Cassidy doesn't say so, but Tolstoy himself might have had some sympathy for Republicans who think his book was immoral. He thought so himself. In late midlife, the famous, wealthy, esteemed author of War and Peace and Anna Karenina fell into a depression, the principle source of which seems to have been brought on by an unusually acute consciousness of mortality. He might have achieved more than almost anyone else, and been of enviable status, but what finally was the good of that if in the long run he was consigned to the same oblivion as everyone else? The resulting reflection, self-examination, and study bred intense disgust with all that he had done up to that time, which of course included the authorship of two of the greatest works of fiction ever composed. He renounced his copyrights, stopped eating meat, moved into the servants' quarters, and adopted a brand of Christianity that caused him to be excommunicated from the Russian Orthodox Church. His wife was understandably perplexed. The fictions that he now wrote were explicitly didactic. They included tales for children ("God Sees the Truth, but Waits"), the justly famous "Kreutzer Sonata" (evinces disgust with sexuality), "The Death of Ivan Ilych" (title character endures slowly advancing terminal illness and realizes at the end that his career and marriage and all other traditional pursuits were useless frauds), and "How Much Land Does a Man Need?" (title question answered by last sentence, when the main character, having dropped dead of cupidity, is buried by his tempters and "six feet from head to toe was all they needed").

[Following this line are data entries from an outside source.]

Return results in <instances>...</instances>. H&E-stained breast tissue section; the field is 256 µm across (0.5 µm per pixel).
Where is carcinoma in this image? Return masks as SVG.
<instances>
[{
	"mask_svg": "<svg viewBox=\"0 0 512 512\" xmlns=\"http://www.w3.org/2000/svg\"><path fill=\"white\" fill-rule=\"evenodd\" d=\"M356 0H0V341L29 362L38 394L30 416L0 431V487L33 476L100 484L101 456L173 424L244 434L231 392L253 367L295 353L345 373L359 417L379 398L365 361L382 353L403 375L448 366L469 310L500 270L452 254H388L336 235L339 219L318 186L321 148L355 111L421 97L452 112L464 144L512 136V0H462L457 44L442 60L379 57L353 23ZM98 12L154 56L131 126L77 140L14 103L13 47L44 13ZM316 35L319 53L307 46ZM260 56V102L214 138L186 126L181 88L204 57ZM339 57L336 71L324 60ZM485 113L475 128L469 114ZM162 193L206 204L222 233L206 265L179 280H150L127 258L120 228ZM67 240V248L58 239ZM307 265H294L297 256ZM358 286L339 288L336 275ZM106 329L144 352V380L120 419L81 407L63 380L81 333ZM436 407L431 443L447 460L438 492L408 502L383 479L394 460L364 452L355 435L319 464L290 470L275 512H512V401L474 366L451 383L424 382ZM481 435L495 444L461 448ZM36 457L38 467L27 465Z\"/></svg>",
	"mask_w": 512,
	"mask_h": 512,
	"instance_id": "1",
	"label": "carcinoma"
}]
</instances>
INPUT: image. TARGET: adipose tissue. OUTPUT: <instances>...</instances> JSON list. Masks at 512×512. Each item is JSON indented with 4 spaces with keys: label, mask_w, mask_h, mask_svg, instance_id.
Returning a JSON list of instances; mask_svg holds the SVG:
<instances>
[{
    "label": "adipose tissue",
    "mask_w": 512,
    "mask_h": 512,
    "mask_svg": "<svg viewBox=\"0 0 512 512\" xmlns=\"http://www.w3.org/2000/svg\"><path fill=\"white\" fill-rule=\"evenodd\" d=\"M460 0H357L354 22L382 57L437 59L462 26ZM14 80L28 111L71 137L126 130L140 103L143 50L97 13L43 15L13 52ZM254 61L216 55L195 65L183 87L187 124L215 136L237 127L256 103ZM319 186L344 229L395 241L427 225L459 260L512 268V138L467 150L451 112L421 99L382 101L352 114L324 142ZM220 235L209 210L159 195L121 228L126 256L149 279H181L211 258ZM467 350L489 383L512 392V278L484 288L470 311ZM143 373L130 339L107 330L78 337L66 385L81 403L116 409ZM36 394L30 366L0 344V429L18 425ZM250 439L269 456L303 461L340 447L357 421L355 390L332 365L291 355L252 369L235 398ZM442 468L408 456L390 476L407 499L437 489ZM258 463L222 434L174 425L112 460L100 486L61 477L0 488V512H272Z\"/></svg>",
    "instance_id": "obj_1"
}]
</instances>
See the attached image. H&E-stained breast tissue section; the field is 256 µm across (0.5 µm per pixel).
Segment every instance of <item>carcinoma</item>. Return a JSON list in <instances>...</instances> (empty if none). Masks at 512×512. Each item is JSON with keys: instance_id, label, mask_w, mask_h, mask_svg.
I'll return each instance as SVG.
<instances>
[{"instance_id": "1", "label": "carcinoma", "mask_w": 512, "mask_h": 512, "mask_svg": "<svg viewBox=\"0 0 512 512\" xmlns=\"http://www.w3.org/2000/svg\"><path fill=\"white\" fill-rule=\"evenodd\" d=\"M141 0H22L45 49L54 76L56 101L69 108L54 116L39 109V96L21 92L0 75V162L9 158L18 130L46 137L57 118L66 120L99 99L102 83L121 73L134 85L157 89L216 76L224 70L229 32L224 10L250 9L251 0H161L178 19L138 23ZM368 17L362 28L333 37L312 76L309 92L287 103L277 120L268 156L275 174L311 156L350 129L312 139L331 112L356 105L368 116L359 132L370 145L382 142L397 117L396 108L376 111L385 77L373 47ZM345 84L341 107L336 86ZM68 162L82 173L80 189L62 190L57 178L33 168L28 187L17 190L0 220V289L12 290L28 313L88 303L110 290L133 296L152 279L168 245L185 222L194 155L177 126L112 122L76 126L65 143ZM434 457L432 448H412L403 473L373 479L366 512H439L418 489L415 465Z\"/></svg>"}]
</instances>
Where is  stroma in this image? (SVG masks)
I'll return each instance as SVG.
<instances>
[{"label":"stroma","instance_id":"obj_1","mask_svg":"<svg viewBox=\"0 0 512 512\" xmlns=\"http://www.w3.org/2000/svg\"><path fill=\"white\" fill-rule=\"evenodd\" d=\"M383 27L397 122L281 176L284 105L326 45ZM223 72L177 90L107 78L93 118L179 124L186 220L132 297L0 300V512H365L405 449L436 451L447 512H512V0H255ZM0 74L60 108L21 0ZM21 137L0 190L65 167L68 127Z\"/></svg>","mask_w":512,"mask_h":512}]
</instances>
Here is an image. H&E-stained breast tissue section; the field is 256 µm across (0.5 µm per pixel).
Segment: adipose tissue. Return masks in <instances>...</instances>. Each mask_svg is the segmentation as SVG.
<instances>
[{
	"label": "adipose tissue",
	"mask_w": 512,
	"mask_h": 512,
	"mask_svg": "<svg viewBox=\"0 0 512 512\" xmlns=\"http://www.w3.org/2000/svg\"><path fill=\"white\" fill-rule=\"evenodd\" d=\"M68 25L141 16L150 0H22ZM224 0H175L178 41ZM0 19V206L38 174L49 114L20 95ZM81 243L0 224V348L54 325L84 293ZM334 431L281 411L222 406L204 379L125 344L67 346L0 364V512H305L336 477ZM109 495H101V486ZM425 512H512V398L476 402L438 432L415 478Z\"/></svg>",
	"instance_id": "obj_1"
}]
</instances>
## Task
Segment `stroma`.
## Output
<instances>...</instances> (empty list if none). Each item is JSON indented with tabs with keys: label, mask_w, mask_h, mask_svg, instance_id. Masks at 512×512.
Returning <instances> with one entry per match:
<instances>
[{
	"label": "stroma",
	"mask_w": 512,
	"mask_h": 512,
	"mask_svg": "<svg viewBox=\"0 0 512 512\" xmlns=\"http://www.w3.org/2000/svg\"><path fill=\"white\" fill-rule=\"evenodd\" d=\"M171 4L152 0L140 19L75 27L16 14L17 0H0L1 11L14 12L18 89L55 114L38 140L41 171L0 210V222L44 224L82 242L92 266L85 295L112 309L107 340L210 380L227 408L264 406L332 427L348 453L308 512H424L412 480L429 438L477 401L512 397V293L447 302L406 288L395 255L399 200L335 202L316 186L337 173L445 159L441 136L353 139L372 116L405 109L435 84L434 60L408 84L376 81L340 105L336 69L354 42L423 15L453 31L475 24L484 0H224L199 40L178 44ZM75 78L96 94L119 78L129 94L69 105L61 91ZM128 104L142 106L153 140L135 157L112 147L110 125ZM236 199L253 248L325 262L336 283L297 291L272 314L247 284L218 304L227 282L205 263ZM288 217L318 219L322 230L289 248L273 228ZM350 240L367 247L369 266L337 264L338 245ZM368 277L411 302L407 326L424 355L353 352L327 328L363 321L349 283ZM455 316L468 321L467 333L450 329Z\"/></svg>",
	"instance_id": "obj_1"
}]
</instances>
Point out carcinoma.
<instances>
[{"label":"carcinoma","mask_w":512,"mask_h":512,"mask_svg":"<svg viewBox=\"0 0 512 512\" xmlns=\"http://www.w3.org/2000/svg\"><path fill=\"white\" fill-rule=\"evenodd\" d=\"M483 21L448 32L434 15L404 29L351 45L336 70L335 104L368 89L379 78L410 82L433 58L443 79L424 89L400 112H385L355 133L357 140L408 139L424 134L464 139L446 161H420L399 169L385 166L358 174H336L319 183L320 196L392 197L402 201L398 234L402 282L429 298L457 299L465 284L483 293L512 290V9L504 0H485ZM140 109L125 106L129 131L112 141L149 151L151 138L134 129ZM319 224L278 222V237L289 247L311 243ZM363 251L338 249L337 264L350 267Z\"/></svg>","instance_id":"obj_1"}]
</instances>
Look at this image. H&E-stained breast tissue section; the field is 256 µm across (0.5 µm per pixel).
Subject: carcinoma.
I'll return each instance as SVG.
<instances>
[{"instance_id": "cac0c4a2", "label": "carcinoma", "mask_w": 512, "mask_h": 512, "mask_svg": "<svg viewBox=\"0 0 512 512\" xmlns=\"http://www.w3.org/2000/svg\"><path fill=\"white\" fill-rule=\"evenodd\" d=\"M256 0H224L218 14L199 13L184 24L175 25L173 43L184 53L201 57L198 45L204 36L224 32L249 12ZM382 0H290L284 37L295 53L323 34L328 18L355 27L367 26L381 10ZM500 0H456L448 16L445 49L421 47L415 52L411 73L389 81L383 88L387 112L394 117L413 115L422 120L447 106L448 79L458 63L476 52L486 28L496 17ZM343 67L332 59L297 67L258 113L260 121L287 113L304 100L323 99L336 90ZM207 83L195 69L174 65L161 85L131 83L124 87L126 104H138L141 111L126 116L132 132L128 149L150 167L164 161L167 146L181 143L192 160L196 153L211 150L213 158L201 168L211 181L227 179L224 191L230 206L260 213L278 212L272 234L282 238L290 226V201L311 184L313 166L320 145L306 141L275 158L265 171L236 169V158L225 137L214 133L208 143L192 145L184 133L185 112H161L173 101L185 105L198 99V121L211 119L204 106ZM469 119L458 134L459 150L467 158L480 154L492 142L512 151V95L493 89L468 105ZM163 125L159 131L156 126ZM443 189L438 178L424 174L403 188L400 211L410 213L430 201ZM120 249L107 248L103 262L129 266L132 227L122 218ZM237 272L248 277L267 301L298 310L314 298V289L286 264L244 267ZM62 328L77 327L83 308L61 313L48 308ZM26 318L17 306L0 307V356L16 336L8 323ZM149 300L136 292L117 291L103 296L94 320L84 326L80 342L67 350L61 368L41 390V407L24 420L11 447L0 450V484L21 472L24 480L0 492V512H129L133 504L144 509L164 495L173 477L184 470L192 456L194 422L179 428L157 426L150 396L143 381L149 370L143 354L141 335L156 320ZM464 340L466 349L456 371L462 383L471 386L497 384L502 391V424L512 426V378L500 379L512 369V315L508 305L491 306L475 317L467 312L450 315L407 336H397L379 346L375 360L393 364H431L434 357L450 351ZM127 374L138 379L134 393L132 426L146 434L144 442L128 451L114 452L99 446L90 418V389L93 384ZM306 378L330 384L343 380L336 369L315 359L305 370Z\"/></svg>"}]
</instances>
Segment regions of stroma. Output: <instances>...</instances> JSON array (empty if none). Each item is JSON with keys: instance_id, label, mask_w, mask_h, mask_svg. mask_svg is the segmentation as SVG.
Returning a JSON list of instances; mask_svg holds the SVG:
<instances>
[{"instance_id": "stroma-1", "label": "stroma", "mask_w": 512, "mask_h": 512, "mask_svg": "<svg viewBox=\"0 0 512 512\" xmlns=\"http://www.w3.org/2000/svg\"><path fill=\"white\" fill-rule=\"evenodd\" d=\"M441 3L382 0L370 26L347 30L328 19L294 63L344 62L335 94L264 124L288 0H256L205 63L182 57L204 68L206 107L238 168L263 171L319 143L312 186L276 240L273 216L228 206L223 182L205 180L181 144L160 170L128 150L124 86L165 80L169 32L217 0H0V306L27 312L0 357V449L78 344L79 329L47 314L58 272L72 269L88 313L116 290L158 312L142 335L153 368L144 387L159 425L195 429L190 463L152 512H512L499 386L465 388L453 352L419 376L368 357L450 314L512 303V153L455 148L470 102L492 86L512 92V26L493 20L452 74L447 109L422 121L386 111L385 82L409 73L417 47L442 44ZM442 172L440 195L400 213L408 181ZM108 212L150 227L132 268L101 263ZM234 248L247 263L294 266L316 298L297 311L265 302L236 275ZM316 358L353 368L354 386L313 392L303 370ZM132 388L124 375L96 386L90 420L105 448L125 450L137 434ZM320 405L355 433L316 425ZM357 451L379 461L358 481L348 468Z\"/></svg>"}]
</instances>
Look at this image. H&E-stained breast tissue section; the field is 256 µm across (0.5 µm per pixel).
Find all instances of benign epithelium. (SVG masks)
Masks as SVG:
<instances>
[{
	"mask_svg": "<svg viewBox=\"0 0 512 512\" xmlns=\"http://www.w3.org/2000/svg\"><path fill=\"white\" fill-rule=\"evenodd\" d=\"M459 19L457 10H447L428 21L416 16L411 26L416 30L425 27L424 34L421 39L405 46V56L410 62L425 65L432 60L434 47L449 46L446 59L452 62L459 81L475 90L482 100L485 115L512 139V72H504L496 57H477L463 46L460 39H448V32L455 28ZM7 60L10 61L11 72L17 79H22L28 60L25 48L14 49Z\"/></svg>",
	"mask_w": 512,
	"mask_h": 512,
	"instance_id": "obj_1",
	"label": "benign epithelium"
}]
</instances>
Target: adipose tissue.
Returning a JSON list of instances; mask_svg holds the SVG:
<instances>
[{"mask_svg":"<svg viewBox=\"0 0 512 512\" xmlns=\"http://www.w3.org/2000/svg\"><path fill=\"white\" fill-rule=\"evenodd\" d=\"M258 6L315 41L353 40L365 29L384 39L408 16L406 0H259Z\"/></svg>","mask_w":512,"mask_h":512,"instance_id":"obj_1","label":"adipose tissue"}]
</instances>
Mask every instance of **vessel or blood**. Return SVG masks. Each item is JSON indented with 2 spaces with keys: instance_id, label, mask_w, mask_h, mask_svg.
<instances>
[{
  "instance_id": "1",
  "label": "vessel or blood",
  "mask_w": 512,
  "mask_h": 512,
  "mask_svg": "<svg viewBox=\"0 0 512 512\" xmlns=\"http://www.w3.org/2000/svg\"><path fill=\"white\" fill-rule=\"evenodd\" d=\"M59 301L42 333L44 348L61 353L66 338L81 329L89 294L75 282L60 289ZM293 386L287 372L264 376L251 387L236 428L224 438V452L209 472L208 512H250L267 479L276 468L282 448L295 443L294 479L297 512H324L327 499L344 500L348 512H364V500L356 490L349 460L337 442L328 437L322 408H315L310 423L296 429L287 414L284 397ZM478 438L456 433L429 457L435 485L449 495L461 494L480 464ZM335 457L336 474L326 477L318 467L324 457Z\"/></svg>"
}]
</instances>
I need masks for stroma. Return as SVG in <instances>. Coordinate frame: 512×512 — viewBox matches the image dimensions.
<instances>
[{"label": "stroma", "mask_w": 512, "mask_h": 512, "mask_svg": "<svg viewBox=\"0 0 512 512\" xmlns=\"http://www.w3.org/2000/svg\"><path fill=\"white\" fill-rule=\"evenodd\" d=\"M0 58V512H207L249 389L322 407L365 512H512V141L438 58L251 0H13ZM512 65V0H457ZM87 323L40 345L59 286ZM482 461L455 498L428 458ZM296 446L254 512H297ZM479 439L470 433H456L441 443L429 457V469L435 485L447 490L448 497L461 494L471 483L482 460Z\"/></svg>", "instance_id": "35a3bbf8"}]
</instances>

I don't know how the total picture plays with Republicans. Santorum's voters probably approve of the late Tolstoy, though they may think it's snobbish to know about him. Mitt Romney's country-club set probably doesn't care for the message, which sounds sort of like OWS drivel. My own conclusion isn't overtly political. It's an error to suppose that somewhere, among the rich and famous living in penthouse apartments or in gated communities filled with things advertised on television during golf tournaments, people are content.